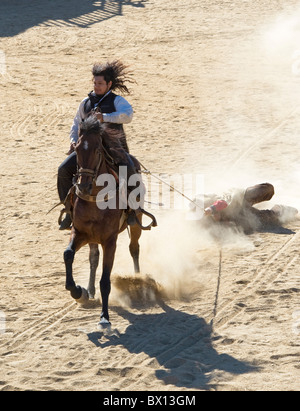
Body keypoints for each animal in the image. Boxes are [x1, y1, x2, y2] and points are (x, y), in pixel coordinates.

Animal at [63, 116, 157, 328]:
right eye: (77, 148)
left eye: (97, 150)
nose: (83, 185)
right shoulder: (79, 232)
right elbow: (68, 254)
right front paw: (78, 291)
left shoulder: (110, 240)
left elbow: (105, 281)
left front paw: (104, 317)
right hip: (92, 238)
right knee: (93, 257)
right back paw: (89, 290)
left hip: (136, 222)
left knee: (134, 248)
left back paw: (138, 279)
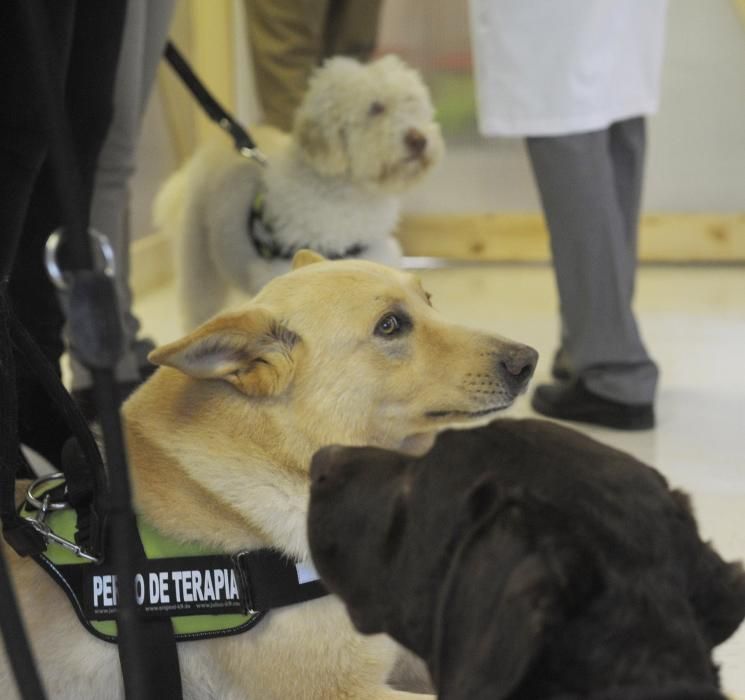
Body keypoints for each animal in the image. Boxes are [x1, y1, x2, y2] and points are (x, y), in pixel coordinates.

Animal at [155, 54, 442, 328]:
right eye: (375, 108)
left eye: (412, 104)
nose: (419, 139)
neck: (348, 198)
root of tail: (202, 154)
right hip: (198, 262)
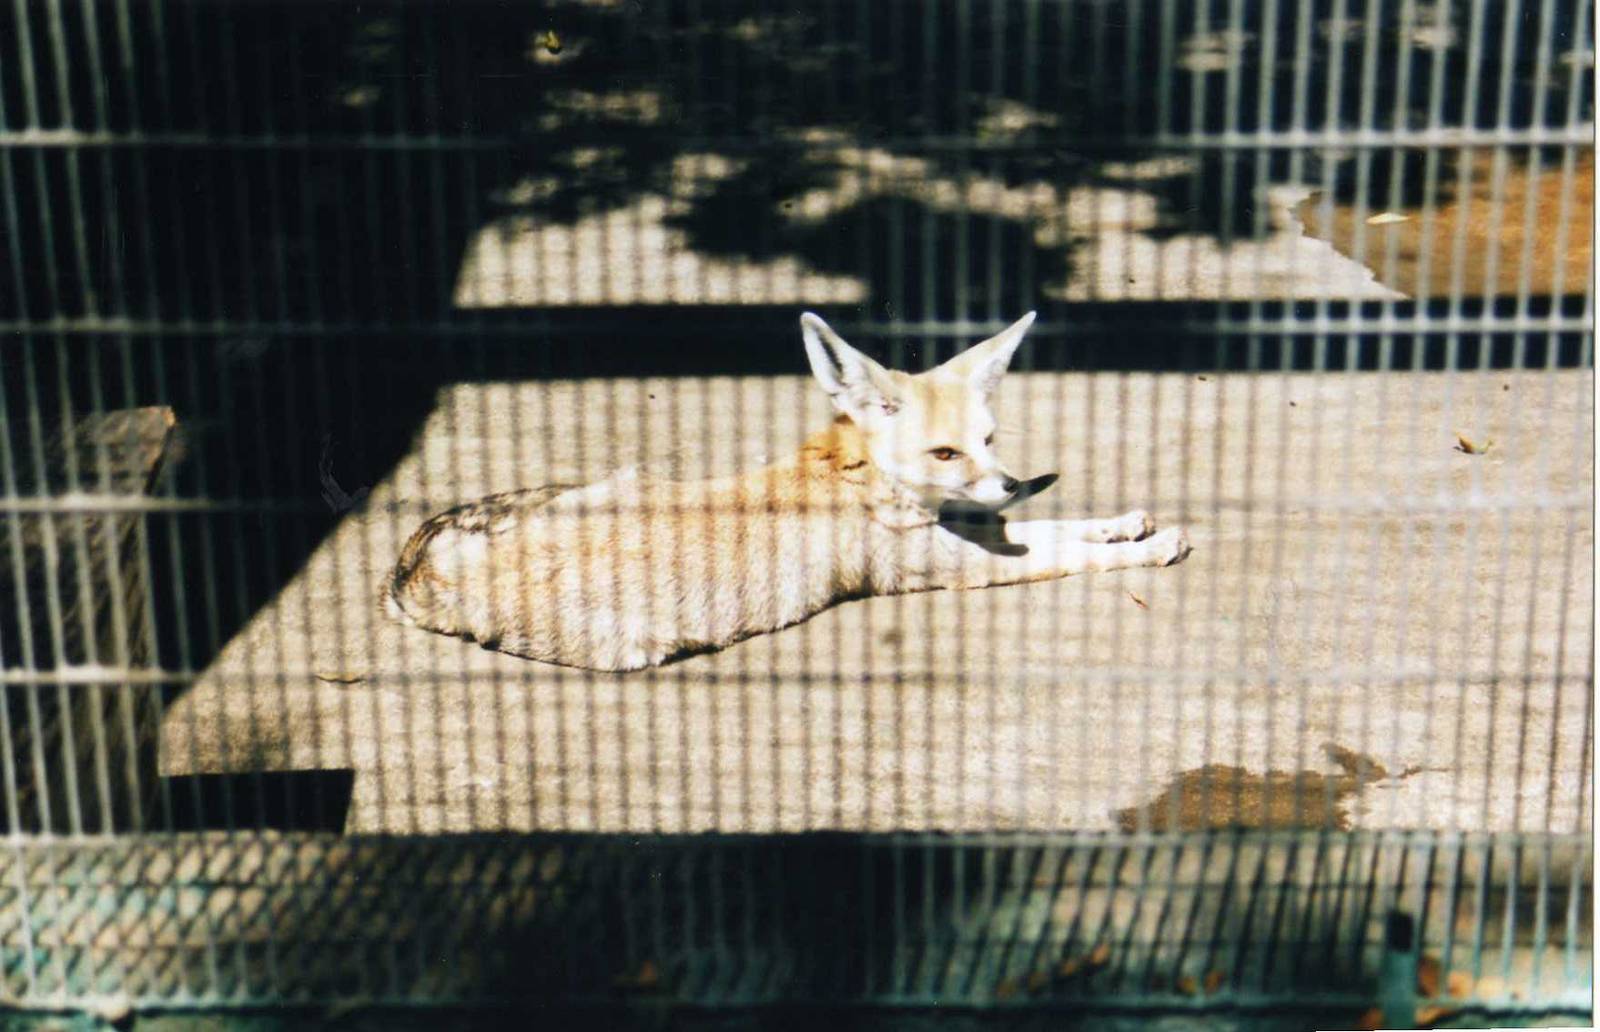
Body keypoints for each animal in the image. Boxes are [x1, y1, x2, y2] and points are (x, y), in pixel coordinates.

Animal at [385, 311, 1192, 672]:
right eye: (945, 452)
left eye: (990, 440)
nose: (1011, 483)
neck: (857, 479)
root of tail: (421, 572)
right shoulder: (953, 568)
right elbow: (1065, 555)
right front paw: (1147, 549)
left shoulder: (969, 532)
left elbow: (1054, 529)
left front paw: (1123, 522)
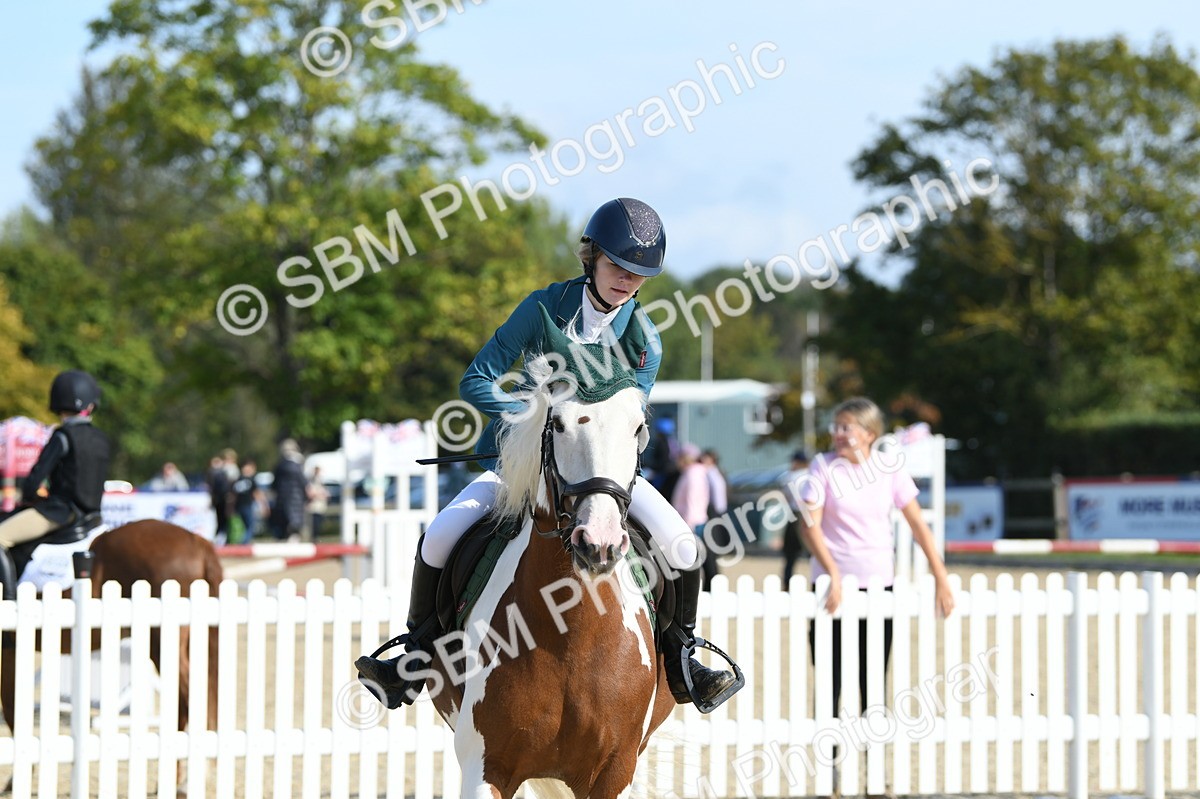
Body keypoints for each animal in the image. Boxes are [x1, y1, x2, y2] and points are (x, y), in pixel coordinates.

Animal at [422, 351, 678, 799]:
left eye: (638, 427)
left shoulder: (614, 771)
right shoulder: (485, 766)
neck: (570, 632)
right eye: (557, 423)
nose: (599, 543)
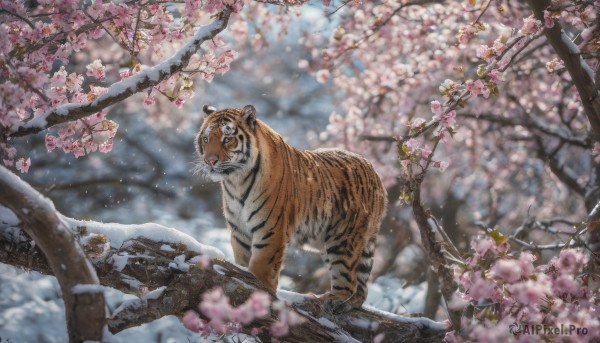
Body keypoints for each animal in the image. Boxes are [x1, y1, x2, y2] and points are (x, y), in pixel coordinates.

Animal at [195, 104, 386, 312]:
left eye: (227, 139)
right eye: (206, 139)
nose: (209, 161)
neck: (236, 181)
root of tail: (375, 173)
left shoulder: (271, 228)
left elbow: (262, 265)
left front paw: (261, 288)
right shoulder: (240, 231)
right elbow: (243, 259)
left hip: (343, 240)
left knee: (347, 281)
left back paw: (330, 299)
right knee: (361, 287)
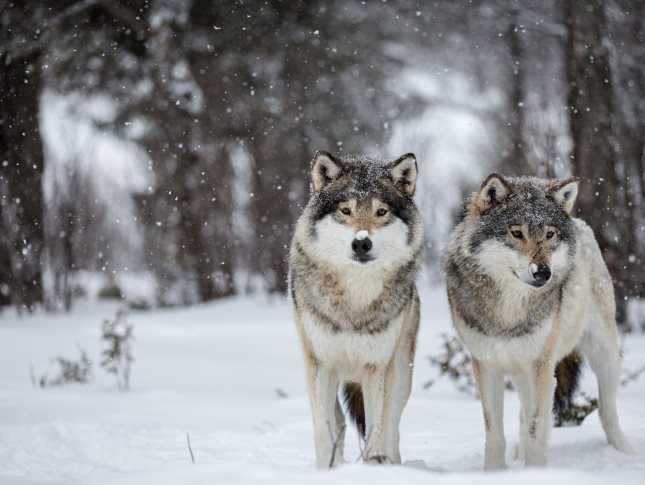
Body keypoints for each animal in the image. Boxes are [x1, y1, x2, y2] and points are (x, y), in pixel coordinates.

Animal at [290, 150, 422, 466]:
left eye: (381, 212)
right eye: (346, 211)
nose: (361, 243)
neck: (355, 299)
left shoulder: (376, 367)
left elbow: (377, 429)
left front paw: (374, 465)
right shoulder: (321, 365)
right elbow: (324, 431)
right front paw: (326, 469)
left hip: (401, 374)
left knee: (392, 426)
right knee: (337, 423)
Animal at [442, 175, 632, 468]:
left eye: (550, 234)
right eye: (516, 233)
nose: (543, 272)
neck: (508, 311)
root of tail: (580, 223)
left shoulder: (541, 368)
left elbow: (536, 429)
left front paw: (534, 470)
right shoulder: (487, 367)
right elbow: (495, 433)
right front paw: (495, 472)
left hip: (603, 355)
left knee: (607, 411)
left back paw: (624, 451)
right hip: (522, 371)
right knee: (522, 414)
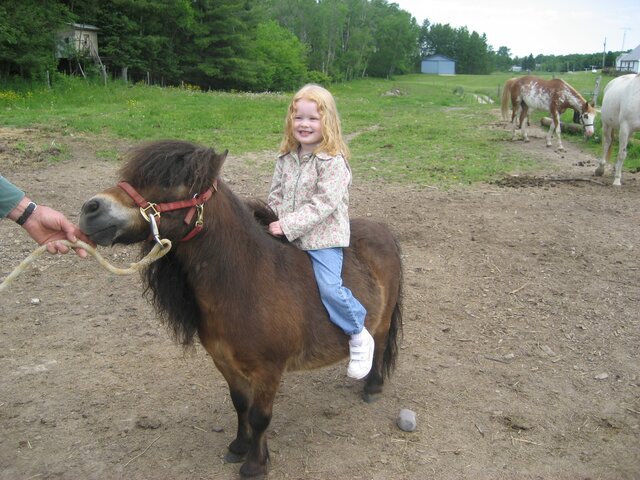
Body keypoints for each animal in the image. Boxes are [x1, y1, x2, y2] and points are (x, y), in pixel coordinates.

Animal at [78, 140, 403, 479]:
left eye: (171, 183)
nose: (91, 209)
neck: (246, 284)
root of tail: (382, 230)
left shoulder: (269, 371)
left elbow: (260, 416)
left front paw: (255, 464)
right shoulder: (225, 362)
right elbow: (240, 405)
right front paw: (238, 446)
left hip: (381, 322)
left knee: (380, 344)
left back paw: (372, 385)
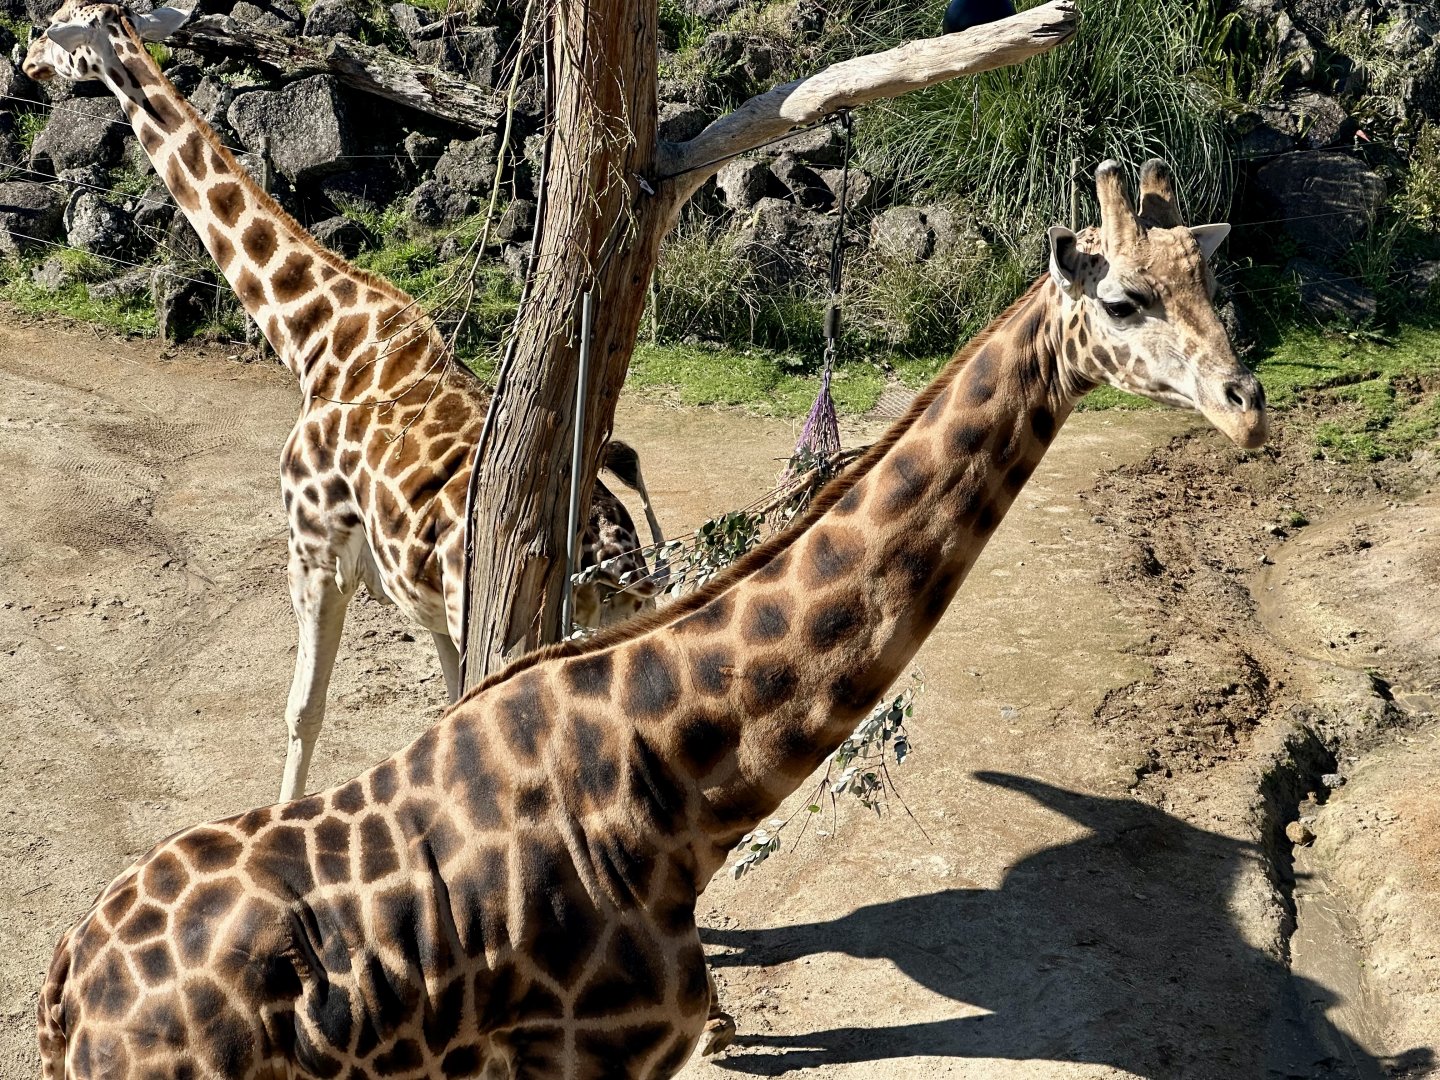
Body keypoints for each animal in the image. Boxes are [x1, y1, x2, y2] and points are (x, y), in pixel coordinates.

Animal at [21, 1, 667, 802]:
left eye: (61, 22)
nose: (26, 61)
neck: (317, 340)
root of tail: (618, 562)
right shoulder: (419, 597)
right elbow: (443, 710)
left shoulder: (316, 550)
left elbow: (303, 708)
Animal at [33, 152, 1265, 1079]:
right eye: (1124, 301)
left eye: (1215, 285)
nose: (1246, 407)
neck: (676, 782)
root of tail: (62, 996)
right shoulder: (598, 1060)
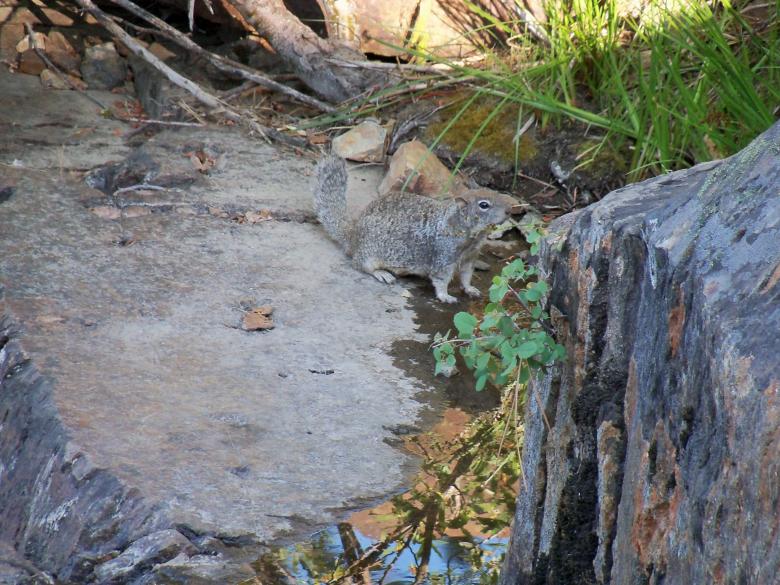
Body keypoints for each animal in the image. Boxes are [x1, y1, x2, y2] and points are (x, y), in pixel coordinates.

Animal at [314, 155, 517, 303]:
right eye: (484, 205)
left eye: (494, 192)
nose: (509, 210)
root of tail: (353, 236)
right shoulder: (443, 258)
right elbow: (441, 280)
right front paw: (446, 296)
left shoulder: (469, 257)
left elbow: (467, 276)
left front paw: (470, 289)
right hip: (369, 254)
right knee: (359, 264)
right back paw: (382, 274)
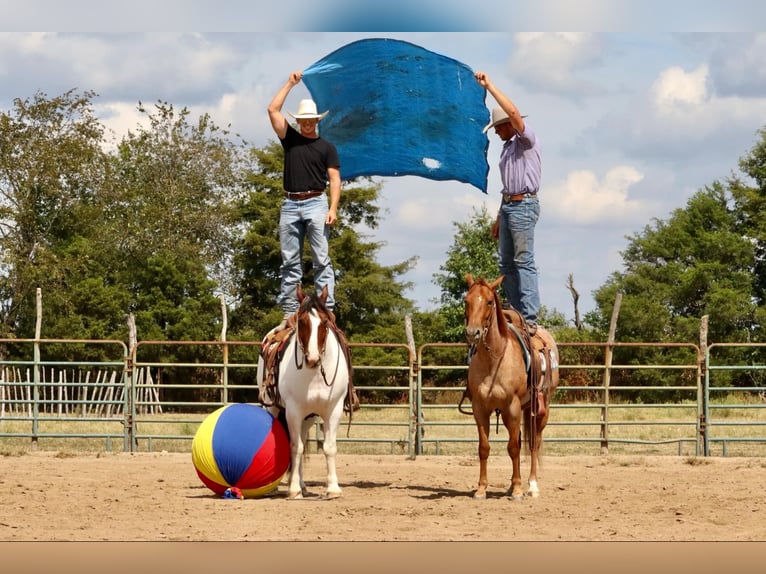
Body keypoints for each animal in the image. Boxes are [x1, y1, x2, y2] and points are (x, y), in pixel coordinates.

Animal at [464, 274, 560, 500]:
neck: (495, 358)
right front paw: (481, 488)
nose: (473, 333)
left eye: (489, 301)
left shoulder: (513, 407)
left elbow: (514, 448)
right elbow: (484, 447)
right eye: (466, 301)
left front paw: (517, 489)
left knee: (534, 443)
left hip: (540, 409)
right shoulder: (480, 409)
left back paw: (532, 485)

——————

Exercise details: Leave the images out and transcribe the rest of the material exactly.

Solution:
Body keypoints for each animal in the image. Boxes are [x1, y1, x2, y2] and points are (x, y), in pixel coordinates.

Animal at [63, 116, 157, 328]:
right eye: (77, 148)
left eye: (97, 150)
nose: (83, 185)
right shoulder: (79, 232)
right elbow: (68, 254)
right front paw: (78, 291)
left shoulder: (110, 240)
left elbow: (105, 281)
left front paw: (104, 317)
right hip: (92, 238)
right knee: (93, 257)
right back paw: (89, 290)
left hip: (136, 222)
left knee: (134, 248)
left back paw: (138, 279)
Body keypoints for each animal in the image. Boxes are [x1, y1, x2, y2] and points are (x, y), in pixel coordinates.

Animal at [155, 54, 442, 328]:
right eye: (375, 108)
left eye: (412, 104)
nose: (419, 139)
neck: (348, 198)
root of tail: (202, 154)
right hip: (198, 262)
Body keypoints for each animal in the image. Boxes are [x1, y1, x2, y2] and points are (x, y), in pixel coordinates.

Animal at [385, 311, 1192, 672]:
right eye: (945, 452)
left eye: (990, 440)
nose: (1011, 483)
neck: (857, 479)
root of tail: (421, 572)
right shoulder: (953, 568)
right elbow: (1065, 555)
right front paw: (1147, 549)
left shoulder: (969, 532)
left elbow: (1054, 529)
left front paw: (1123, 522)
Body keypoints for each animal in the image. Boxes are [x1, y1, x2, y2] and points are (x, y), in pixel coordinates.

Animal at [422, 351, 678, 799]:
left eye: (638, 427)
left shoulder: (614, 771)
right shoulder: (485, 766)
neck: (570, 632)
right eye: (557, 423)
nose: (599, 543)
Body keypoints for each animal in the image. Boxes are [x1, y1, x2, y2] and points are (x, y), in pixel coordinates.

Animal at [195, 104, 386, 312]:
left eye: (227, 139)
right eye: (206, 139)
nose: (209, 161)
neck: (236, 181)
root of tail: (375, 173)
left shoulder: (271, 228)
left elbow: (262, 265)
left front paw: (261, 288)
right shoulder: (240, 231)
right elbow: (243, 259)
left hip: (343, 240)
left knee: (347, 281)
left back paw: (330, 299)
right knee: (361, 287)
Body keypoints for each animal in the image. Boxes are [x1, y1, x2, y2] and points are (x, y), in pixel coordinates.

Animal at [290, 150, 422, 466]:
left eye: (381, 212)
right eye: (346, 211)
nose: (361, 243)
neck: (355, 299)
left shoulder: (376, 367)
left elbow: (377, 429)
left front paw: (374, 465)
right shoulder: (321, 365)
right elbow: (324, 431)
right front paw: (326, 469)
left hip: (401, 374)
left knee: (392, 426)
right knee: (337, 423)
Animal at [442, 175, 632, 468]:
left eye: (550, 234)
right eye: (516, 233)
nose: (543, 272)
neck: (508, 311)
root of tail: (580, 223)
left shoulder: (541, 368)
left elbow: (536, 429)
left front paw: (534, 470)
right shoulder: (487, 367)
right elbow: (495, 433)
right front paw: (495, 472)
left hip: (603, 355)
left knee: (607, 411)
left back paw: (624, 451)
right hip: (522, 371)
right knee: (522, 414)
Body keypoints for each animal in the image. Boxes are [x1, y1, x2, y2] and points are (x, y), in pixel coordinates.

Animal at [78, 140, 403, 479]:
left eye: (171, 183)
nose: (91, 209)
neck: (246, 284)
root of tail: (382, 230)
left shoulder: (269, 371)
left elbow: (260, 416)
left front paw: (255, 464)
right shoulder: (225, 362)
right elbow: (240, 405)
right front paw: (238, 446)
left hip: (381, 322)
left knee: (380, 344)
left back paw: (372, 385)
Body keypoints for each animal in the image. Boxes are [x1, y1, x2, y2] and points are (x, y), in pixel coordinates.

Animal at [21, 1, 667, 802]:
left eye: (61, 22)
nose: (26, 61)
neck: (317, 340)
root of tail: (618, 562)
right shoulder: (419, 597)
right elbow: (443, 710)
left shoulder: (316, 550)
left elbow: (303, 708)
Animal at [33, 152, 1265, 1079]:
right eye: (1124, 301)
left eye: (1215, 285)
nose: (1246, 407)
neck: (676, 782)
root of tail: (62, 996)
right shoulder: (598, 1060)
Body keypoints for each animal in the image. Boxes are [x1, y1, x2, y2] and points are (x, y), in pixel coordinates.

Animal at [314, 155, 517, 303]:
right eye: (484, 205)
left eye: (494, 192)
nose: (509, 210)
root of tail: (353, 236)
right shoulder: (443, 258)
right elbow: (441, 280)
right front paw: (446, 296)
left shoulder: (469, 257)
left elbow: (467, 276)
left front paw: (470, 289)
right hip: (369, 254)
right knee: (359, 264)
right back paw: (382, 274)
Body keypoints for each animal in the image. Boxes are [x1, y1, x2, y2] and points are (x, y), in pixel coordinates.

Animal at [464, 274, 560, 500]:
neck: (495, 358)
right front paw: (481, 488)
nose: (473, 333)
left eye: (489, 301)
left shoulder: (513, 407)
left elbow: (514, 448)
right elbow: (484, 447)
right eye: (466, 301)
left front paw: (517, 489)
left knee: (534, 443)
left hip: (540, 409)
right shoulder: (480, 409)
left back paw: (532, 485)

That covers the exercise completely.